* WHAT IS BEING ASKED:
Reproduce the listing lines verbatim, beginning at the line that contains "Nächste Woche, von Montag bis Freitag." and stopping after the line that contains "приходится принимать меры, чтобы".

[[ DATA EXCERPTS, beginning ]]

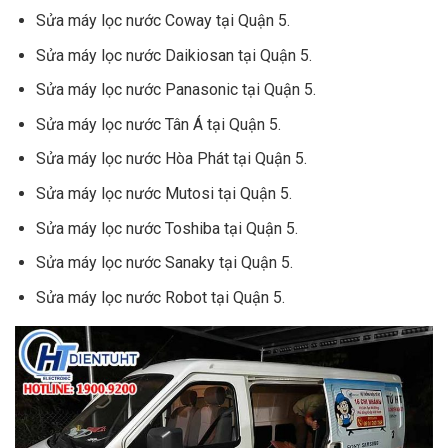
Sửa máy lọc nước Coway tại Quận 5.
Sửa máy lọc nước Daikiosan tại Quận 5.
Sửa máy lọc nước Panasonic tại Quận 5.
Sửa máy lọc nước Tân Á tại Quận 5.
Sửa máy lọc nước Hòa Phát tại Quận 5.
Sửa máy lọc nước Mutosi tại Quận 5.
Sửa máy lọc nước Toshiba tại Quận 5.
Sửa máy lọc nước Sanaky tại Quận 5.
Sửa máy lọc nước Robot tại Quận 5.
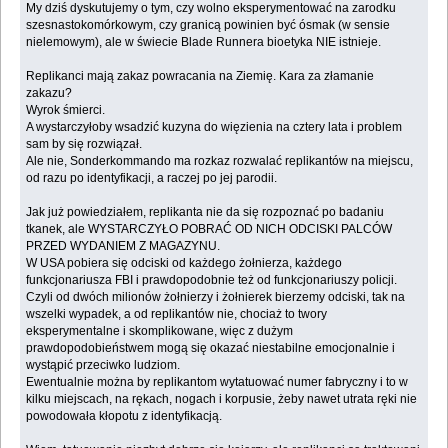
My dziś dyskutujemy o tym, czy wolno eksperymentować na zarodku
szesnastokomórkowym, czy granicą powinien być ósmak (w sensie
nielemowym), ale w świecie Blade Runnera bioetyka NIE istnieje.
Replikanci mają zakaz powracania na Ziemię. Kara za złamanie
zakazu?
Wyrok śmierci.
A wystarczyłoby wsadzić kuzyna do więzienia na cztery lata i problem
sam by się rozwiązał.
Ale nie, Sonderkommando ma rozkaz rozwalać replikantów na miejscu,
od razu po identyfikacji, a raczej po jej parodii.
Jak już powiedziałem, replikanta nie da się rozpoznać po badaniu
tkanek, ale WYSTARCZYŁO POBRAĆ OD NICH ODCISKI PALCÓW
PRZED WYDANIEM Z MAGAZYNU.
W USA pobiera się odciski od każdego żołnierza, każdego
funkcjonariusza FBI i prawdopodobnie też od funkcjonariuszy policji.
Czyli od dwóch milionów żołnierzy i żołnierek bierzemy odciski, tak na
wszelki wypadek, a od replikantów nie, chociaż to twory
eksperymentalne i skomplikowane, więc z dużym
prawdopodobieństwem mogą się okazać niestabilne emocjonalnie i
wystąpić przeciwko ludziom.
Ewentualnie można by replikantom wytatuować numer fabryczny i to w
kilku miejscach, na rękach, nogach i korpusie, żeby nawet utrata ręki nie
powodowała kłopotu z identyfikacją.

[[ DATA EXCERPTS, end ]]
[[ DATA EXCERPTS, beginning ]]

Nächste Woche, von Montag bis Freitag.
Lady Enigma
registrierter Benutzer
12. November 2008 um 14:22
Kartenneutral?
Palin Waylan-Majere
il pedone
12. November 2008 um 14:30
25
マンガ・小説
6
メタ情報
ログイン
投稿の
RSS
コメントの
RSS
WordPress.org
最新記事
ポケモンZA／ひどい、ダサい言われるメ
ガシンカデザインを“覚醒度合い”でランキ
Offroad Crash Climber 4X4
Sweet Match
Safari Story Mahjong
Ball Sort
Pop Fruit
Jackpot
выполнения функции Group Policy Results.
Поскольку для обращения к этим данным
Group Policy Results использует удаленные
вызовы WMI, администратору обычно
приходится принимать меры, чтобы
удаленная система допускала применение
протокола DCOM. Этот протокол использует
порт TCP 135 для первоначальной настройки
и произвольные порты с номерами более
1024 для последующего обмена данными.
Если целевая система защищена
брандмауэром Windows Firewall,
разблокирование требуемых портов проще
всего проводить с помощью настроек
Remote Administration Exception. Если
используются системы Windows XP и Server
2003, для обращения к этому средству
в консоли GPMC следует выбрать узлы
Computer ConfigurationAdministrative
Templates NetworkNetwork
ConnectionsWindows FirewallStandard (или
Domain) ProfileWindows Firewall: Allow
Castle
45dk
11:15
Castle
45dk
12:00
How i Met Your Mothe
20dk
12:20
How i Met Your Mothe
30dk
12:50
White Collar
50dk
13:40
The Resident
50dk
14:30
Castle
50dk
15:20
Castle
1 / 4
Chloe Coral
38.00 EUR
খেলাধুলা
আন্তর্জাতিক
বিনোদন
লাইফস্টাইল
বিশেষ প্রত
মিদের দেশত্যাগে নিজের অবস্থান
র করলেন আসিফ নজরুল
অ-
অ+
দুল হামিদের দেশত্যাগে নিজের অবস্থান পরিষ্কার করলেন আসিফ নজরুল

[[ DATA EXCERPTS, end ]]

* EXERCISE SOLUTION:
Nächste Woche, von Montag bis Freitag.
Lady Enigma
registrierter Benutzer
12. November 2008 um 14:22
Kartenneutral?
Palin Waylan-Majere
il pedone
12. November 2008 um 14:30
25
マンガ・小説
6
メタ情報
ログイン
投稿の
RSS
コメントの
RSS
WordPress.org
最新記事
ポケモンZA／ひどい、ダサい言われるメ
ガシンカデザインを“覚醒度合い”でランキ
Offroad Crash Climber 4X4
Sweet Match
Safari Story Mahjong
Ball Sort
Pop Fruit
Jackpot
выполнения функции Group Policy Results.
Поскольку для обращения к этим данным
Group Policy Results использует удаленные
вызовы WMI, администратору обычно
приходится принимать меры, чтобы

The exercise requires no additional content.